Whether you believe that public speakers are born, or whether you relate more to the notion that they are made, there is always room for improvement especially when it comes to closing important deals in the business world, and therefore it is a must for business leaders to excel in public speaking.
Fear of public speaking is not so much related to the quality of a speech as it is to how the speaker feels, thinks, or acts when faced with speaking in public. Here are five tips to help business leaders appear and feel more confident.
Remember that fear is a negative emotion, whereas excitement is a positive one. Whenever you have a speech prepared, try to focus on realities rather than intangible fears, for example, rather than focusing on the notions of “What if I forget?”, turn the angle of your thought towards the idea that you have practised your speech many times.
People better relate to stories rather than speeches. This is being taken on board quite seriously in the business world, starting from marketing strategies to business plans. Everything is storified, which is how your speech should be approached. When you turn a proposal, that could potentially be quite long, into a story, you are automatically giving it logic and a timeline, hence making it easier for you to remember.

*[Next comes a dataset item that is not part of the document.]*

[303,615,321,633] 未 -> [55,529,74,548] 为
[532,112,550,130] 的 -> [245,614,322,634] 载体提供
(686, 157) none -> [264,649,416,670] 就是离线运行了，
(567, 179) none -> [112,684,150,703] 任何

One of the main challenges of public speaking is to look and engage with your audience, without getting too distracted by it. An effective approach is to look at an imaginary point behind your audience’s heads. From a distance, this would make you appear as if you are looking at them (hence making you appear much more confident), without allowing you to get distracted by too much eye contact.
Some of the worst public speeches or presentations are those in which the speaker speaks in monotone. It is vital that you vary your tone of voice, without making it sound fake. One rule of thumb is to remember that if you are getting bored delivering your speech, your audience must be crying on the inside!
Before giving your speech, make sure that you have plenty of time to practise, and when practising, make sure that you have an audience and that you speak out loud. There is a big difference between delivering a speech in your head, and actually delivering it in front of an audience. In order to train, it is advisable to do so in front of a mirror, or to record yourself on camera and then watch the video afterwards to find out what needs to be improved.